Although not often noticed this, in fact, has a lot of limitations as transfer costs are high. They are slow that’s why we pay employees at the end of the month. It is for this reason that we don’t pay every person, every second. That’s a constraint of the existing financial system and we build our products around those constraints. But this is going to change with the micro-transaction capacities of the blockchain.

When economic activity is moved to a blockchain, tokenized and servitized we can then begin to actually track the real flow of value exchanges and match those with token exchanges. Instead of buying a song you stream it and pay in tokens for what you stream. Instead of paying a flat rate road tax you pay as you drive, or instead of paying a fixed insurance rate you pay your insurance as you drive, etc.


Digital communication networks are the backbone of the network society, as the electrical power networks were the infrastructure on which the industrial society was built.

Furthermore, because the network society is based on networks, and communication networks transcend boundaries, the network economy is global, it is based on global networks.

By reducing the border around centralized organizations blockchain networks morph into ever-larger systems as they provide the underlying infrastructure for the evolution of a new level of economic organization on a global level.

These token economies can be at once local, in that they enable anyone to set up their own micro exchanges of value, but also inherently global.
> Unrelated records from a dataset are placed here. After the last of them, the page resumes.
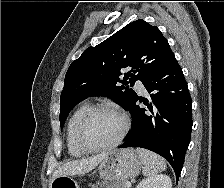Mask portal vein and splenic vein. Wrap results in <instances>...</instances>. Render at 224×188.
Here are the masks:
<instances>
[{"label":"portal vein and splenic vein","mask_w":224,"mask_h":188,"mask_svg":"<svg viewBox=\"0 0 224 188\" xmlns=\"http://www.w3.org/2000/svg\"><path fill=\"white\" fill-rule=\"evenodd\" d=\"M126 188H131V183L130 182H126Z\"/></svg>","instance_id":"1"}]
</instances>
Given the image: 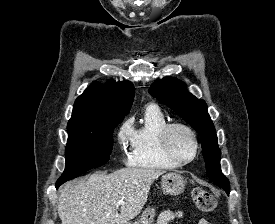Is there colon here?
<instances>
[{"label":"colon","instance_id":"5ec220e1","mask_svg":"<svg viewBox=\"0 0 275 224\" xmlns=\"http://www.w3.org/2000/svg\"><path fill=\"white\" fill-rule=\"evenodd\" d=\"M192 201L195 208L200 212H210L216 206L215 197L202 188H194L192 190Z\"/></svg>","mask_w":275,"mask_h":224}]
</instances>
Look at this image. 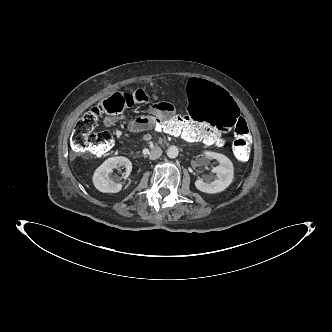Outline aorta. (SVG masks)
Masks as SVG:
<instances>
[{
	"label": "aorta",
	"mask_w": 332,
	"mask_h": 332,
	"mask_svg": "<svg viewBox=\"0 0 332 332\" xmlns=\"http://www.w3.org/2000/svg\"><path fill=\"white\" fill-rule=\"evenodd\" d=\"M179 154V150L176 146H170L168 149H167V156L169 158H176Z\"/></svg>",
	"instance_id": "obj_1"
}]
</instances>
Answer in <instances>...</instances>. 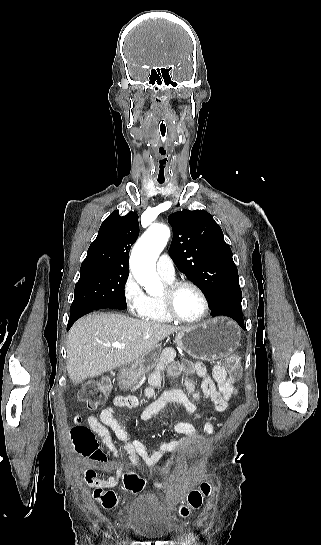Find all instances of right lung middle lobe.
I'll list each match as a JSON object with an SVG mask.
<instances>
[{
	"label": "right lung middle lobe",
	"mask_w": 321,
	"mask_h": 545,
	"mask_svg": "<svg viewBox=\"0 0 321 545\" xmlns=\"http://www.w3.org/2000/svg\"><path fill=\"white\" fill-rule=\"evenodd\" d=\"M128 275L129 271L80 269L70 313L89 308L94 310L112 308L113 305L125 302L124 287Z\"/></svg>",
	"instance_id": "dd1d6c3e"
}]
</instances>
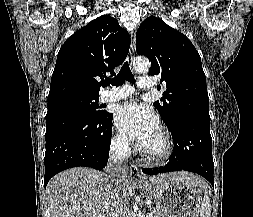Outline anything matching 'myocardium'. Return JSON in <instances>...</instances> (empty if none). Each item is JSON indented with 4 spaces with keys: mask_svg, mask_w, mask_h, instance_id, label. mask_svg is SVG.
Listing matches in <instances>:
<instances>
[{
    "mask_svg": "<svg viewBox=\"0 0 253 217\" xmlns=\"http://www.w3.org/2000/svg\"><path fill=\"white\" fill-rule=\"evenodd\" d=\"M158 131L162 137L163 148L157 153H151L145 150L143 147H139L141 155L149 162L160 163L167 160L173 151V140L169 130L163 126L158 128Z\"/></svg>",
    "mask_w": 253,
    "mask_h": 217,
    "instance_id": "f54148a6",
    "label": "myocardium"
}]
</instances>
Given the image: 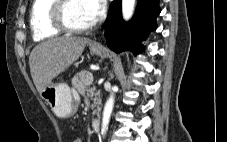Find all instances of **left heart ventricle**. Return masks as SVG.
I'll return each instance as SVG.
<instances>
[{
    "mask_svg": "<svg viewBox=\"0 0 227 142\" xmlns=\"http://www.w3.org/2000/svg\"><path fill=\"white\" fill-rule=\"evenodd\" d=\"M66 18L73 26H85L94 20L89 15L82 0H70L66 8Z\"/></svg>",
    "mask_w": 227,
    "mask_h": 142,
    "instance_id": "1",
    "label": "left heart ventricle"
}]
</instances>
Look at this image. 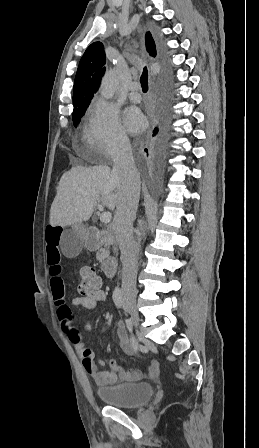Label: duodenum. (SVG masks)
<instances>
[{"mask_svg": "<svg viewBox=\"0 0 259 448\" xmlns=\"http://www.w3.org/2000/svg\"><path fill=\"white\" fill-rule=\"evenodd\" d=\"M113 236L108 231L98 228H91L88 233L87 248L89 250H97L102 245L111 244ZM102 271L108 277L112 278L117 270V262L113 258H105L102 262Z\"/></svg>", "mask_w": 259, "mask_h": 448, "instance_id": "obj_1", "label": "duodenum"}]
</instances>
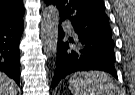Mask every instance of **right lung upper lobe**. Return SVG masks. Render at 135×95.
I'll list each match as a JSON object with an SVG mask.
<instances>
[{
	"instance_id": "cb5924a9",
	"label": "right lung upper lobe",
	"mask_w": 135,
	"mask_h": 95,
	"mask_svg": "<svg viewBox=\"0 0 135 95\" xmlns=\"http://www.w3.org/2000/svg\"><path fill=\"white\" fill-rule=\"evenodd\" d=\"M23 15L22 0H0V20H16Z\"/></svg>"
}]
</instances>
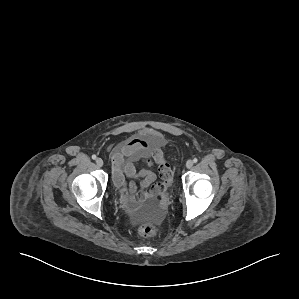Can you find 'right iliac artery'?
I'll return each mask as SVG.
<instances>
[{"label": "right iliac artery", "instance_id": "82829eb1", "mask_svg": "<svg viewBox=\"0 0 299 299\" xmlns=\"http://www.w3.org/2000/svg\"><path fill=\"white\" fill-rule=\"evenodd\" d=\"M97 158L96 155H92V159L95 160Z\"/></svg>", "mask_w": 299, "mask_h": 299}]
</instances>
These networks – because they’re living in this global computer network rather than inside of a specific cluster of servers somewhere – have a certain magical property, which is that they’re global by default, they’re everywhere from the day that you release them and the services are universally available. This is quite interesting because it changes delivery at the edges of the network. Currently, we are not very good at delivering services beyond the two billion richest people on earth.

The fact that these networks are inherently global, the fact that all the logic is kind of buried in the payments architecture, the fact that there’s no real recognition or international borders in these systems, because they all operate embedded in the internet, they don’t see the world as a set of countries they just see as an enormous global network, all of those things point to the possibility, currently quite far off, that we are beginning to see global service architectures that run on these systems. Not just the payments which we already have and are being used very successfully in a lot of poorer countries but also the possibility that the services which are built on top of those payments will turn out also to be global by default, which could have a huge democratizing effect on the global economy.